TEXT SHOWN>
Audio Feature Wynton Marsalis, musician
On the romance and integration of New Orleans
(Audio Excerpt from JAZZ A Film by Ken Burns)


Meanwhile, a steady stream of black refugees from the Mississippi Delta was pouring into the city, people for whom even hard labor on the levee promised a better life than any they could hope to have back home, chopping cotton or cutting cane. They brought with them as part of their baggage two interrelated forms essential to the development of jazz — the sacred music of the Baptist church and that music's profane twin, the blues. "One was praying to God and the other was praying to what's human," a New Orleans musician said, "One was saying 'oh God, let me go,' and the other was saying, 'oh mister, let me be.'"

The earliest blues singers — wandering guitarists who played for pennies along the southern roads — followed no strict musical form. But as first New Orleans musicians and then others around the country began to try to play the blues on their instruments and songwriters started to see commercial possibilities in them, an agreed-upon form was developed: stripped to the essentials, blues came to be built on just three chords most often arranged in 12-bar sequences that somehow allowed for an infinite number of variations and were capable of expressing an infinite number of emotions. The blues could be about anything — a beautiful woman, a mean boss, the devil himself — but they were always intensely personal, meant to make the listener feel better, not worse — and each performer was expected to tell a story.

LISTED RECORDS>
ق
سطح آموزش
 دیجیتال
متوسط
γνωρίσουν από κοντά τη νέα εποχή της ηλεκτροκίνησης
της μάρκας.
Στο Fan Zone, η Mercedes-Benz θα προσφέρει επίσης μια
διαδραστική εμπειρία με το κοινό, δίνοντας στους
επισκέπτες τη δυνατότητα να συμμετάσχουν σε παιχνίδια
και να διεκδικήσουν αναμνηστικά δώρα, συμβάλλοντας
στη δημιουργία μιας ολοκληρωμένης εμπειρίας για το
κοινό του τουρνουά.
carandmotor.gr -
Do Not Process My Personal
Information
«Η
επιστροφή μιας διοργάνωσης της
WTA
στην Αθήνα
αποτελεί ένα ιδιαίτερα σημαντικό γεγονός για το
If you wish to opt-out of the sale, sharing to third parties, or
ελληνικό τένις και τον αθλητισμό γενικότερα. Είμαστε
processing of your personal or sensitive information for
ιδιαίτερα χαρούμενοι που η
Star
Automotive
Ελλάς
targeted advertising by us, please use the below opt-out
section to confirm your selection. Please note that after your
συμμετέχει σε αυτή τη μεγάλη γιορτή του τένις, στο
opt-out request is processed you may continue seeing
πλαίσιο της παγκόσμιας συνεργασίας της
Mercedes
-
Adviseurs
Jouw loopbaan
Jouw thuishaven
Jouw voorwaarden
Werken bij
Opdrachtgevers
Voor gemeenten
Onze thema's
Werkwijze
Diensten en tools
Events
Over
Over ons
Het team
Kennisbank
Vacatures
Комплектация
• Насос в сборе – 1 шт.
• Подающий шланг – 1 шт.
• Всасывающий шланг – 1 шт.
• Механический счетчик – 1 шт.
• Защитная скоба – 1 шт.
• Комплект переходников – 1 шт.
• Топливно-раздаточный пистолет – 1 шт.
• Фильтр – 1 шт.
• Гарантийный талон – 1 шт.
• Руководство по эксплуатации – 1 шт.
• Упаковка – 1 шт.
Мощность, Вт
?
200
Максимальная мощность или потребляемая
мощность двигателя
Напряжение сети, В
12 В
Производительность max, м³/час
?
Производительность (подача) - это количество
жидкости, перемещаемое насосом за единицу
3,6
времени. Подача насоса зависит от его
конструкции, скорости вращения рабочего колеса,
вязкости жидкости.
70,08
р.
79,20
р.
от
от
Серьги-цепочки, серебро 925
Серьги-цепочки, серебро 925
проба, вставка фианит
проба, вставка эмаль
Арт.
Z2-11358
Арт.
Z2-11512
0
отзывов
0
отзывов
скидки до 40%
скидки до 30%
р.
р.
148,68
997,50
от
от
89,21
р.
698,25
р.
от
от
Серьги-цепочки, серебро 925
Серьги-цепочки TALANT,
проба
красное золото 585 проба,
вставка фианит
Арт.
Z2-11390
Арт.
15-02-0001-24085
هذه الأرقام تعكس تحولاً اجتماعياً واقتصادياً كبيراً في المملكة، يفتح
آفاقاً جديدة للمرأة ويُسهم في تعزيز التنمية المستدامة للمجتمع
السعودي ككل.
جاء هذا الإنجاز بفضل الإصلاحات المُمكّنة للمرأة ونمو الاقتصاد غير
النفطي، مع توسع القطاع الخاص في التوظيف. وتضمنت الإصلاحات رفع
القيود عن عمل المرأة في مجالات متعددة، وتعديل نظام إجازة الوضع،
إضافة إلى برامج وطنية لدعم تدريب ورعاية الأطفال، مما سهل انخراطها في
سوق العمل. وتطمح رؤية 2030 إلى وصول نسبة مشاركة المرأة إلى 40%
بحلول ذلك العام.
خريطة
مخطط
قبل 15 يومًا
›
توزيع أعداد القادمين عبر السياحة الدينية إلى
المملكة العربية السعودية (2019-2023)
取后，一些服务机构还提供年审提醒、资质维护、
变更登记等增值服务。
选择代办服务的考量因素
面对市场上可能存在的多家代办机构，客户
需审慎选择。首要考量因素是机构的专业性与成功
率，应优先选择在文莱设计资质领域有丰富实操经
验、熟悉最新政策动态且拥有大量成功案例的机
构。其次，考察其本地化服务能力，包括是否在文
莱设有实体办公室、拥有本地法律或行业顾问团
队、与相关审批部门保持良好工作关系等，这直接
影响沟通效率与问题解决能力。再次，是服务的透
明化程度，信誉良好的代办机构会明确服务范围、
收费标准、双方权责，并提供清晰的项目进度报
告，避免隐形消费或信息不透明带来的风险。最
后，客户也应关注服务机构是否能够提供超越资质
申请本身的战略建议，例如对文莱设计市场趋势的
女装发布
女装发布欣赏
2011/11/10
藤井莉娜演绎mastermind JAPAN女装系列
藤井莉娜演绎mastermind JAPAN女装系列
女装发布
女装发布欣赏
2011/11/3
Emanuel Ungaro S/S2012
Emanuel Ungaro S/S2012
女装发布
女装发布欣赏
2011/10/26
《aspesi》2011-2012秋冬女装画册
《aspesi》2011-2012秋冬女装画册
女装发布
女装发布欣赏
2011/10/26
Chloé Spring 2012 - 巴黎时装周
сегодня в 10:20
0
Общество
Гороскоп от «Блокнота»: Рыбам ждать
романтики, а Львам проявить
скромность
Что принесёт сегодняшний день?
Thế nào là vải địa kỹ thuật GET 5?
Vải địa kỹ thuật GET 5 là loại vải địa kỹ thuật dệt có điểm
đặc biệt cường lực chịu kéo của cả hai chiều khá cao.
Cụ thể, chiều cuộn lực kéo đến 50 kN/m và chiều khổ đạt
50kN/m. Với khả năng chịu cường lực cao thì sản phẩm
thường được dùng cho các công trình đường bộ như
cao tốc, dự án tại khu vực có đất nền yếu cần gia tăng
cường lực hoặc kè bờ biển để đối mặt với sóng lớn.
--
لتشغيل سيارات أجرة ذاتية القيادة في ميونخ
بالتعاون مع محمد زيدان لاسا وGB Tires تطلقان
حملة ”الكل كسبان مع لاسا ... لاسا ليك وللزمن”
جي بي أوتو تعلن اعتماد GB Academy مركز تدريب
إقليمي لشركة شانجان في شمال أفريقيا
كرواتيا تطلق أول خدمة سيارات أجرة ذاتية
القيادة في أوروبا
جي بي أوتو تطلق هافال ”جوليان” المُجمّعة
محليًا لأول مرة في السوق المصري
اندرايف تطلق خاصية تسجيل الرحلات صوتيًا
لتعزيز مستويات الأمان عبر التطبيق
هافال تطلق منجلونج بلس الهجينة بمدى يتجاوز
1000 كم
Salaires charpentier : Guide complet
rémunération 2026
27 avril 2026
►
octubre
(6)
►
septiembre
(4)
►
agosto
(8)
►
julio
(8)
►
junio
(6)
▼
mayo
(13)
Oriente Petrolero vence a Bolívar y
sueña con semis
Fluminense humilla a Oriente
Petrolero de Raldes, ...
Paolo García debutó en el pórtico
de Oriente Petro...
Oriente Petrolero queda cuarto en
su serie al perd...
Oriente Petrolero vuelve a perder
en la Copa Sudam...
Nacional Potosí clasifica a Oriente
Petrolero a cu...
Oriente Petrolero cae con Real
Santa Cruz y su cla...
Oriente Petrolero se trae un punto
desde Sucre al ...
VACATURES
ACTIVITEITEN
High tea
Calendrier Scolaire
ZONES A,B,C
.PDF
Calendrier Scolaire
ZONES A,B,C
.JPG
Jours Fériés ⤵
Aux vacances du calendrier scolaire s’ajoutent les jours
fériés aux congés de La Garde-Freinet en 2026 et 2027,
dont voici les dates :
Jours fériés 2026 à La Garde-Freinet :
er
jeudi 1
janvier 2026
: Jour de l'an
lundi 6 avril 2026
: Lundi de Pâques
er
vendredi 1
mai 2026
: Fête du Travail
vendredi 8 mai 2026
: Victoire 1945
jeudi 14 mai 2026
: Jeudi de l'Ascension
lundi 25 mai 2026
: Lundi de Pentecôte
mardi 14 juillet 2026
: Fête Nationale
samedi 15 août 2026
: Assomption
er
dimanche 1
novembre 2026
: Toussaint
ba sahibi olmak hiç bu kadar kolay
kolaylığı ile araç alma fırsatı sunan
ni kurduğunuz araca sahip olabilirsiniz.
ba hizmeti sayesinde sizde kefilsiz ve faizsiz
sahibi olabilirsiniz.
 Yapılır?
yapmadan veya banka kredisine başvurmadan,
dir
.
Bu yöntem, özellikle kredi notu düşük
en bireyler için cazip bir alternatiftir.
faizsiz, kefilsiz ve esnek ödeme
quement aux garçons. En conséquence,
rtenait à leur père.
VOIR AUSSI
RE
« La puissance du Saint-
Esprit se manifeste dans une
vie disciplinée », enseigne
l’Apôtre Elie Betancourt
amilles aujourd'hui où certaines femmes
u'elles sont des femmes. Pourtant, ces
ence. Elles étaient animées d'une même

PROBLEM STATEMENT>
Continue the passage on New Orleans and the early blues, beginning immediately after its final sentence.

EXERCISE RESULT>
The blues were good-time music, which was why, to many churchgoers, there were anathema, the work of the devil, forbidden to be saved. But musically, the blues and the hymns black Baptists sang and played in church had always been virtually interchangeable — filled with identical bent notes, moans and cries. And in the 1890s, the distinction would blur still further as the new Holiness churches that had begun to spring up in the black neighborhoods of the big cities all over the country started employing tambourines, drums, pianos, cornets, even trombones in order to make their noise still more joyful to the Lord. Jazz music would eventually embody both kinds of invocation, the sacred and the secular, and New Orleans musicians would be the first to deepen the infinitely expressive sound of the blues by bringing it to their horns, the first to echo the collective "moan" of the congregation, the first to reproduce the call-and-response patterns of the religious exhorter and his transported flock.

There was, as yet, no name for the music black and Creole musicians began to play together at the dawn of the new 20th century. Some older musicians would call what they played "ragtime" to the end. But the eventual result would be a brand-new music — "not spirituals or the blues or ragtime" or any of the other kinds of music heard in the streets of New Orleans, one musician remembered, "but everything all at once, each one putting something over on the other." Like the city that gave it birth, like the country that would soon embrace it, this new music would always be more than the sum of its parts.